## Exercise requirements
- 1) In the weekday-calculation text, what value of X is used when the century C is 19, 23, 27, and so on?
- 2) Write what comes next in the weekday-calculation text, starting after its final sentence.

## Selection
——
For example: suppose we want to know on what day the 15th of March 2003 Using the method above you can find that 2003 is a "Friday year", so 4/4 is a Friday. But the 4th of April can also be interpreted as 35 March, can't it? (This may seem odd, but for the purpose of calculation it's absolutely perfect!). And if 35 March is a Friday, then the 14th of March is too, since that's exactly 3 weeks earlier. Then the 15th of March is a Saturday. Bingo!

For the other months it's done in the same way.

What about January and February?
Because February hasn't got 30 days, 2/2 is not on the reference day of the year, so we must use something else. But it's not so difficult. By counting back from 4/4, we can determine that 0 (zero) March (which of course is the last day of February) is on the reference day. So that is either the 28th or the 29th of February. And in non-leap years February is identical to March! Through February it is easy to count back into January. In non-leap years, 0 February is on the reference day, in leap years 1 February is on the reference day. And, of course, 0 February = 31 January and 1 February = 32 January.

Putting it all together
In a more mathematical approach, we can summarise the algorithm as follows, where DIV means integral division ignoring any remainder and MOD is an operator that returns only the remainder of a division.

The rules below are so simple that you should be able to memorise them quite easily. I could, so why not you? As an aid for training your brain, I've added a calculator (using MSIE4+ features). The random date button generates a date between 1600 and 2400. When you use the calendar button, automatic switching between the Julian and Gregorian calendar is performed (the date is converted to Gregorian when you select it).

  ccyy  -  mm  -  dd  
    -   -       

Step 1: determine the reference day of the year:

  C = year DIV 100     century offset      
  if C in (16,20,24,etc.) then X = 8  
  if C in (17,21,25,etc.) then X = 6  
  if C in (18,22,26,etc.) then X = 4  
  if C in (19,23,27,etc.) then X = 2  
  base value for the date's century      
  Y = year MOD 100     2-digit year within the century      
  Z = Y DIV 4     no. of leap days since 1 March xx00      
  S = X + Y + Z     base value + 2-digit year + leap days      
  D = S MOD 7     the reference day      
  0 = Mon, 1 = Tue, 2 = Wed, 3 = Thu, 4 = Fri, 5 = Sat, 6 = Sun      

Step 2: determine the weekday of the given date:
Find the nearest date in the following table and then count back or forward to the date for which you want to know the weekday. The following dates are always on the reference day:

 in "normal" years:  0 February, 0 March, 4/4, 6/6, 8/8, 10/10, and 12/12 
 in leap years:  1 February, 0 March, 4/4, 6/6, 8/8, 10/10, and 12/12 

Now take the challenge and memorise these simple rules, then you can impress your friends and colleagues by using mental arithmetic!
——
## Given records
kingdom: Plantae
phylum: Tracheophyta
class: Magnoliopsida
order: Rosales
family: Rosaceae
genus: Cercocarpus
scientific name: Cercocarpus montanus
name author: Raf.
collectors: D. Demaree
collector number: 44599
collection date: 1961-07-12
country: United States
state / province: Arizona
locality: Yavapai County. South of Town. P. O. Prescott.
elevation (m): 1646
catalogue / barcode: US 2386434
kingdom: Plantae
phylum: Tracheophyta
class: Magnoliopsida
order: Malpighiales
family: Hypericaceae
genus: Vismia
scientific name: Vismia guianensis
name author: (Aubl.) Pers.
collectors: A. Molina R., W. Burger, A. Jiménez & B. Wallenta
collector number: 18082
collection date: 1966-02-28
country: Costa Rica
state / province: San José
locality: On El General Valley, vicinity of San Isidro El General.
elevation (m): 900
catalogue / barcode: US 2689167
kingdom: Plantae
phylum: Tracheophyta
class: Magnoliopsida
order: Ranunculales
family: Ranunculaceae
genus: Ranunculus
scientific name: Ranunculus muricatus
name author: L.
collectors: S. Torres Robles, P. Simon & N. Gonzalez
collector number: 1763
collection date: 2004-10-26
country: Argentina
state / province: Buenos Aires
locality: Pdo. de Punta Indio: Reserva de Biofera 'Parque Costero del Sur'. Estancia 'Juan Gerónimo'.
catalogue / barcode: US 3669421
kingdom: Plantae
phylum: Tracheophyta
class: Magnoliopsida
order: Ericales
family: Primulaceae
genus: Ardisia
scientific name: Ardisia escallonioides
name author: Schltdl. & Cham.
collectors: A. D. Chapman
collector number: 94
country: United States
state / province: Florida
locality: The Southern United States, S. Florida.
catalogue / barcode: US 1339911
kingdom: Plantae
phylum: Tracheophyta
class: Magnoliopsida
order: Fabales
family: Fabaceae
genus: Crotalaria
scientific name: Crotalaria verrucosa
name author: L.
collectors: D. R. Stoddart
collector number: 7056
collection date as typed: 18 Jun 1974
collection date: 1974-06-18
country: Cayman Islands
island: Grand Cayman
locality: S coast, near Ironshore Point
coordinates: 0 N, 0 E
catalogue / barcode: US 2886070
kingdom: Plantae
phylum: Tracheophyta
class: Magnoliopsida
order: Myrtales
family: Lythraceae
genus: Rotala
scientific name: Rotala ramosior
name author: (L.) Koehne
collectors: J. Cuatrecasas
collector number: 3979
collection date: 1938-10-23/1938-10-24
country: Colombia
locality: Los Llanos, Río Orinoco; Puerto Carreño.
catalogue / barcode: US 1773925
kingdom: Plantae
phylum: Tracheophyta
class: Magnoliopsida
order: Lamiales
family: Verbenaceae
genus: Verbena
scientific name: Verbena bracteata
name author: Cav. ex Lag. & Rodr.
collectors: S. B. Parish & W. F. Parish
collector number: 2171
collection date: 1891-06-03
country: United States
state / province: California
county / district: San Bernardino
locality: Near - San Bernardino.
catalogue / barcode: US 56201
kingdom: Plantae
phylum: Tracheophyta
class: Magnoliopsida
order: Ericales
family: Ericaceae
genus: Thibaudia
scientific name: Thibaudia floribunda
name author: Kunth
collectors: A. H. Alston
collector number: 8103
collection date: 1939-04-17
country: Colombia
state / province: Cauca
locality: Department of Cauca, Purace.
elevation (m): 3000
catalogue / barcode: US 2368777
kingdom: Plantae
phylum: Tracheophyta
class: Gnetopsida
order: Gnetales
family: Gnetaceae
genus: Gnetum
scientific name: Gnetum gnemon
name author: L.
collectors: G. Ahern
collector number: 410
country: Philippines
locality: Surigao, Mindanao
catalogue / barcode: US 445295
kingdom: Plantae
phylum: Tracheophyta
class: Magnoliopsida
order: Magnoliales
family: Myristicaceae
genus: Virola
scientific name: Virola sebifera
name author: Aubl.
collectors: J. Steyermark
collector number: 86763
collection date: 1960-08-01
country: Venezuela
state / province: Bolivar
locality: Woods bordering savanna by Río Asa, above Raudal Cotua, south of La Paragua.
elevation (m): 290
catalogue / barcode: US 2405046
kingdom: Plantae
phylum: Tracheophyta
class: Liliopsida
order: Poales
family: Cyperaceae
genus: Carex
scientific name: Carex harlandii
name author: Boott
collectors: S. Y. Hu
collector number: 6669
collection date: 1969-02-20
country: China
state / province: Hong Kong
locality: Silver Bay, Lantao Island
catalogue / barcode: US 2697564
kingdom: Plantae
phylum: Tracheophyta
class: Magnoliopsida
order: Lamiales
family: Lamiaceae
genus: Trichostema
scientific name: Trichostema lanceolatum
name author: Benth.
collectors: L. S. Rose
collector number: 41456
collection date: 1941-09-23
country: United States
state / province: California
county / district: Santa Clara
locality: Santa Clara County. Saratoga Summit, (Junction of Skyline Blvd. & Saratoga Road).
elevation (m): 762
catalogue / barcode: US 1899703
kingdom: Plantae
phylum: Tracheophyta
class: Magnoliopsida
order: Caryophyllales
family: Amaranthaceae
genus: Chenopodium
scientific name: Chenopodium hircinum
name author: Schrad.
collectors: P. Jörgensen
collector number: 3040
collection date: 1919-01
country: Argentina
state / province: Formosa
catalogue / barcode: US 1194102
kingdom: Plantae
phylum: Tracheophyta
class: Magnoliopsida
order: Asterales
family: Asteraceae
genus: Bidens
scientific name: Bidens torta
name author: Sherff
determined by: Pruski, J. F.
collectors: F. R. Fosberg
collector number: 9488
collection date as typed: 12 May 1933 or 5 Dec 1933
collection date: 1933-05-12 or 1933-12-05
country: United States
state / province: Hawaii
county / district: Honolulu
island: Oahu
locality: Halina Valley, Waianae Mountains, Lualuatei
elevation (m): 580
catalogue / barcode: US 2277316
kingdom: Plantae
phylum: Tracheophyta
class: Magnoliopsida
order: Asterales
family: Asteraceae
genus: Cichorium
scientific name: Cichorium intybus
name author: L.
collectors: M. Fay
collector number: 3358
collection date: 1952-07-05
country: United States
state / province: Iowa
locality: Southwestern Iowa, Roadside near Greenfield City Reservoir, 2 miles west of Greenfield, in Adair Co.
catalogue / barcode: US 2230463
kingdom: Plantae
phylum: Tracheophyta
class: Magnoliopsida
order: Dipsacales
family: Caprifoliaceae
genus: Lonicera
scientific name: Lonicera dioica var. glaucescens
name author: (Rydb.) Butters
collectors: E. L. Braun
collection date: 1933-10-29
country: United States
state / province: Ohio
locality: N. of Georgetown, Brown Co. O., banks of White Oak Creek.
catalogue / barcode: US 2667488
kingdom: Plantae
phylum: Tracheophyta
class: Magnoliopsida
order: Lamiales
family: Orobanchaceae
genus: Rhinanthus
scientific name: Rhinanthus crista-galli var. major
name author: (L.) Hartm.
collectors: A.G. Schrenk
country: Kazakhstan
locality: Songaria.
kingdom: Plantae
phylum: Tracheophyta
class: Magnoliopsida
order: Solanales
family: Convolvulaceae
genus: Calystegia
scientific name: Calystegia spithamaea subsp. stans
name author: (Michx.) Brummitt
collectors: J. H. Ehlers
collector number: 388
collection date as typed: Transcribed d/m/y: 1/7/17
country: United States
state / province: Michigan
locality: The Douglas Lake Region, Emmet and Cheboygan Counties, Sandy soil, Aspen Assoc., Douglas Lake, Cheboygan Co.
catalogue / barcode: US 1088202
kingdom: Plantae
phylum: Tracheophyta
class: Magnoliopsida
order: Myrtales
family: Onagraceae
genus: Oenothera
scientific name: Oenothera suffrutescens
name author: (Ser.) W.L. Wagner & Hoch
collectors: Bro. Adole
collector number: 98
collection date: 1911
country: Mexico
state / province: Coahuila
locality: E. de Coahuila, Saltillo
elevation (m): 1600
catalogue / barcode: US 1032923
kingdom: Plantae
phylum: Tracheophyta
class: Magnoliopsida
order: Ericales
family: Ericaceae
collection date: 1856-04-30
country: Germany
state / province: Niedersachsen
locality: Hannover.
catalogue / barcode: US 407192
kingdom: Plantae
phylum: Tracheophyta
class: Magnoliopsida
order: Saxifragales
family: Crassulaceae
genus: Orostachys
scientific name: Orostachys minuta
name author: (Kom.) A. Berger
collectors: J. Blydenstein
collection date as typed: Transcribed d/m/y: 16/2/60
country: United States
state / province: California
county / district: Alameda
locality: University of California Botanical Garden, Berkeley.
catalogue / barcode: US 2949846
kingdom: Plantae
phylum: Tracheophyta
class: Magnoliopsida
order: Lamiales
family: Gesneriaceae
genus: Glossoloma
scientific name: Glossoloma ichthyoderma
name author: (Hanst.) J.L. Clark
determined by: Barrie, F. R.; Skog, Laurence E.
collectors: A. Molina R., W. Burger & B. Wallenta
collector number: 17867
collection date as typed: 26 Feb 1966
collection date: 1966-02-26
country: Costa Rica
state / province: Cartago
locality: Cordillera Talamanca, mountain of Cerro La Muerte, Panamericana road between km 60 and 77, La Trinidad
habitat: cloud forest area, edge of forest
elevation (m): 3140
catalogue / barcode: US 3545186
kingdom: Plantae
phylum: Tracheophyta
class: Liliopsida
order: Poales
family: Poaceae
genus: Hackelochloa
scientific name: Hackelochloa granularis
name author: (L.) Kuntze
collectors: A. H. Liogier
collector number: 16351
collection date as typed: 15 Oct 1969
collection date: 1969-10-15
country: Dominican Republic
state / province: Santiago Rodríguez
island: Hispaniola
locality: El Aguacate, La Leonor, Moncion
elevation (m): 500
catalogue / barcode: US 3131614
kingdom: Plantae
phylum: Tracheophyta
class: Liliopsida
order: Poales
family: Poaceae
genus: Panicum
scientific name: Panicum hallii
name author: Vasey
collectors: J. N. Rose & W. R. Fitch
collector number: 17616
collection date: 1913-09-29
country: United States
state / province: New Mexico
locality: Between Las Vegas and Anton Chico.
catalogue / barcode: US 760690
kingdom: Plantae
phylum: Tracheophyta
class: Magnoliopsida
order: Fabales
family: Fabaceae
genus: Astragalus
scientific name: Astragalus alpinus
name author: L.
——
## Solved tasks
- 1) X = 2

- 2)
Another nice website, Doomsday algorithm for Day of Week, gives the following simple rule for the odd-numbered months: for long odd months (identified by month number N), the reference day is the (N + 4)th, while for short odd months, the reference day is the (N - 4)th. The mnemonic is: long = add, short = subtract. Thus

3  = March  (long  = add),  +  4 =  7th is reference day
5  = May  (long  = add),  +  4 =  9th is reference day
7  = July  (long  = add),  +  4 =  11th is reference day
9  = September  (short = subtract),  -  4 =  5th is reference day
11  = November  (short = subtract),  11 -  4 =  7th is reference day

For January you could add the following: you could count that as a short 13th month of the previous year. Then for January, the 13 - 4 = 9th is on the reference day of the previous year.

In this table you can see (as is also stated on the Doomsday algorithm for Day of Week website), that 5/9 and 9/5 are on the reference day, and the same applies to 7/11 and 11/7. Maybe you find that easier to memorise.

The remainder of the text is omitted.